Un processus chimique, physique et psychique à la fois s'accomplit dans un cerveau. Un acte compliqué de ce genre se propage dans la substance grise, comme les ondes se propagent dans l'eau. Ce sont là des phénomènes autrement intenses ; leur intensité n'est pas mécanique, elle est plus subtile et plus concentrée. Ce qu'on nomme une idée est un phénomène très localisé. Mais n'oublions pas que, pour faire naître une idée, il a fallu des milliers d'impressions répétées, qui toutes représentent une force. Cette force s'est accumulée, condensée, pour ainsi dire, dans une idée. Vue de son côté physiologique, une idée n'est qu'une vibration, vibration qui se propage, sans pourtant dépasser le milieu où elle peut exister, comme telle. Elle se propage autant que le permettent d'autres vibrations semblables. Elle se propage davantage, si elle prend un caractère que, subjectivement, nous nommons émotif. Une émotion est plus expansive qu'une idée indifférente ; elle peut occuper tout le cerveau au détriment des autres idées, Mais elle ne peut pas aller au delà, sous peine d'être transformée. Néanmoins, comme toute force, elle ne peut rester isolée, comme toute force elle s'échappe, elle s'échappe en déguisement. La science officielle ne lui accorde qu'une seule route les nerfs moteurs. Ce sont les trous d'une lanterne sourde que traversent les rayons lumineux. Seulement la pensée ne rayonne pas comme une flamme, même pas comme la chaleur d'une flamme, qui ne se moque pas mal des parois opaques, infranchissables pour la lumière.

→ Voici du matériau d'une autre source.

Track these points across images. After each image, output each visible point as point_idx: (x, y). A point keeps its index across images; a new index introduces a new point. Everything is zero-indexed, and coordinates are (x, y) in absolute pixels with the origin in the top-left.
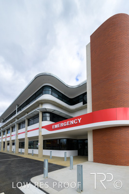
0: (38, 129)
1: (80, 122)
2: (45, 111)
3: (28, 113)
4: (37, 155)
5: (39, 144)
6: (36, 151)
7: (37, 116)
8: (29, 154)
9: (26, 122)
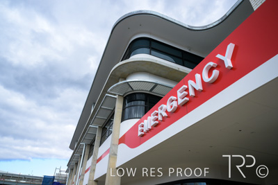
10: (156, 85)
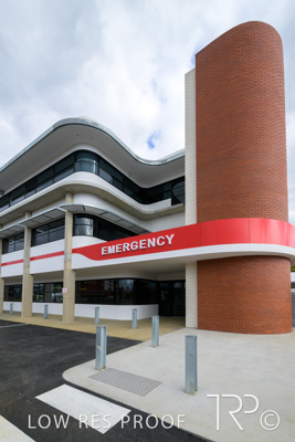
0: (62, 253)
1: (170, 242)
2: (81, 211)
3: (31, 213)
4: (59, 318)
5: (65, 290)
6: (55, 308)
7: (60, 222)
8: (34, 315)
9: (27, 236)
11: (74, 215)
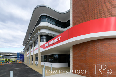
1: (59, 40)
9: (33, 44)
10: (48, 33)
11: (40, 36)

La pensée reste chez elle, comme l'action chimique d'une pile reste dans la pile ; elle se fait représenter au dehors par son corrélatif dynamique, qui s'appelle courant pour les piles et qui s'appelle... je ne sais comment pour le cerveau. En tout cas, c'en est aussi un corrélatif dynamique. Ce dernier n'est pas et ne peut pas être limité aux courants nerveux des fibres moteurs. Il représente toutes les transformations du mouvement cérébral, transformations d'autant plus subtiles et d'autant plus radicales qu'il y a plus de différence entre le milieu anatomique de la pensée et les milieux environnants : corps solides, liquides ou gazeux sans en excepter l'éther, con sidéré comme le quatrième état de la matière et qui, relativement, remplit tout.

Arrêtons-nous là un moment. Nous sommes arrivés à cette conclusion que le mouvement qui correspond à la pensée ne peut pas faire exception dans la nature, et qu'il se transforme aussi en d'autres formes de mouvement, nécessaires, quoique, pour la plupart, inconnues.

Il ne s'opère pas, dit M. de Parville, un déplacement de matières dans la nature morte, un acte volontaire ou inconscient dans la nature vivante, sans qu'il y ait production d'électricité en rapport exact avec l'énergie du travail dépensé. Outre l'électricité, il y a production de la chaleur, il y a production du mouvement mécanique, peut-être de la lumière ; mais mon intention n'est pas de préciser, je crois que nous ne connaissons pas la millième partie des changements moléculaires que peut produire une pensée en plus ou en moins et nous devons nous contenter d'une simple constatation de faits : l'énergie se transmet et se transforme ici comme ailleurs.